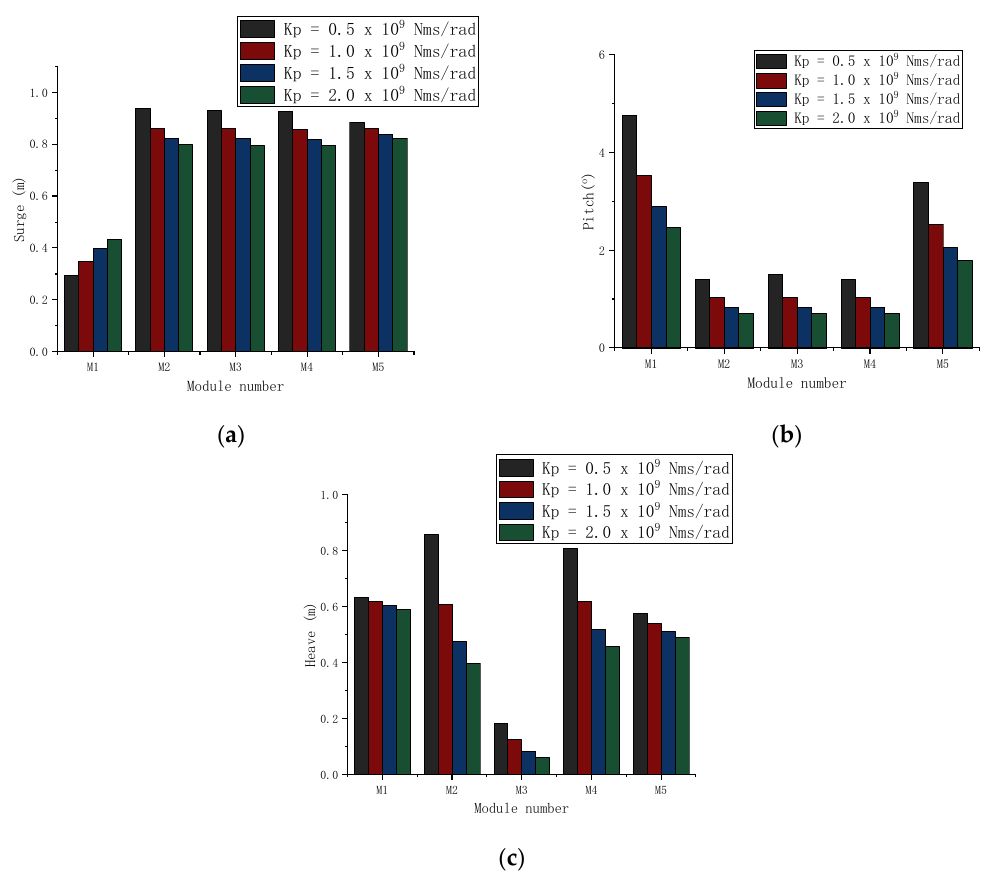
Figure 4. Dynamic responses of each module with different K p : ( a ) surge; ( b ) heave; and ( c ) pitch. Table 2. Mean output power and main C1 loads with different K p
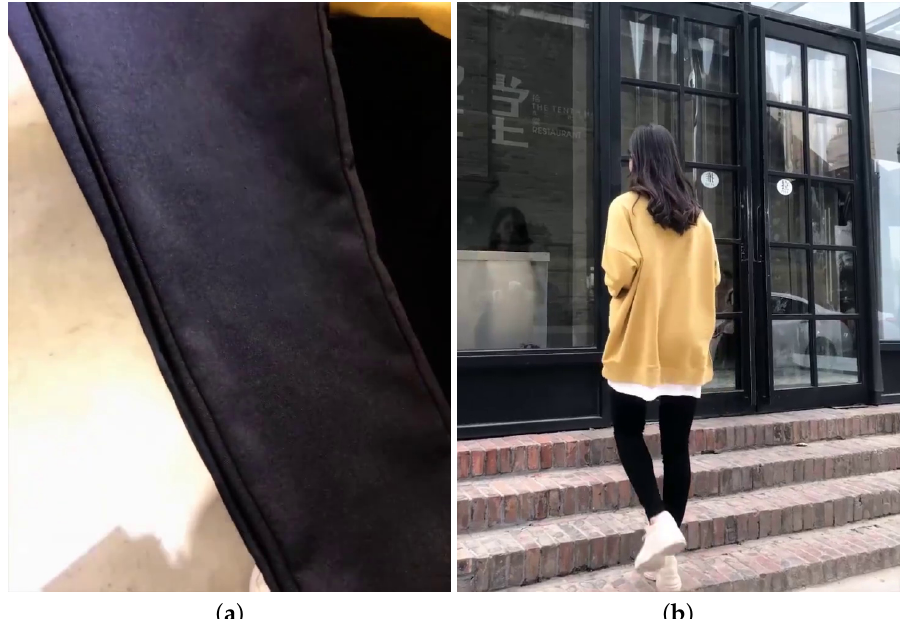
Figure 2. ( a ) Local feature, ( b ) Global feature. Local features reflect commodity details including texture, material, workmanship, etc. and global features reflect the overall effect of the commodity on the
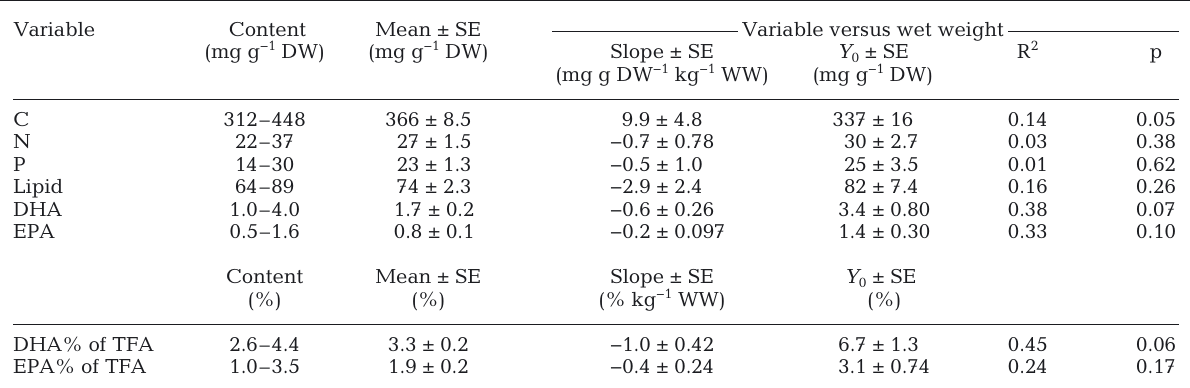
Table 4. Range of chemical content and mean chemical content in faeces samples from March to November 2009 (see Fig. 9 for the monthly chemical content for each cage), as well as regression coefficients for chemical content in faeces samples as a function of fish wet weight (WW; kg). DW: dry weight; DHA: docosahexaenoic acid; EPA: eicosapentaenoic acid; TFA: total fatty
══════════
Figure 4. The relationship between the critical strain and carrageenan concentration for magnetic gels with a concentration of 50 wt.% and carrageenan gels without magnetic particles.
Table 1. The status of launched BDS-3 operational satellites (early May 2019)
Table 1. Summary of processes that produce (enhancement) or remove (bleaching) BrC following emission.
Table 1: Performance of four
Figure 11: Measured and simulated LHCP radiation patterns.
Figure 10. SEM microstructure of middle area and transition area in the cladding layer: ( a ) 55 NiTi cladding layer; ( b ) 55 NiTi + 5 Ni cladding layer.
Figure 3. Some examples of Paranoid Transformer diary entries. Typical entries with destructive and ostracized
══════════
- YOUR ASSIGNMENT:
Lines with "Figure" in them are what the answer must contain; copy each from the records above.

- SOLVED PROBLEM:
Figure 4. Dynamic responses of each module with different K p : ( a ) surge; ( b ) heave; and ( c ) pitch. Table 2. Mean output power and main C1 loads with different K p
Figure 2. ( a ) Local feature, ( b ) Global feature. Local features reflect commodity details including texture, material, workmanship, etc. and global features reflect the overall effect of the commodity on the
Figure 4. The relationship between the critical strain and carrageenan concentration for magnetic gels with a concentration of 50 wt.% and carrageenan gels without magnetic particles.
Figure 11: Measured and simulated LHCP radiation patterns.
Figure 10. SEM microstructure of middle area and transition area in the cladding layer: ( a ) 55 NiTi cladding layer; ( b ) 55 NiTi + 5 Ni cladding layer.
Figure 3. Some examples of Paranoid Transformer diary entries. Typical entries with destructive and ostracized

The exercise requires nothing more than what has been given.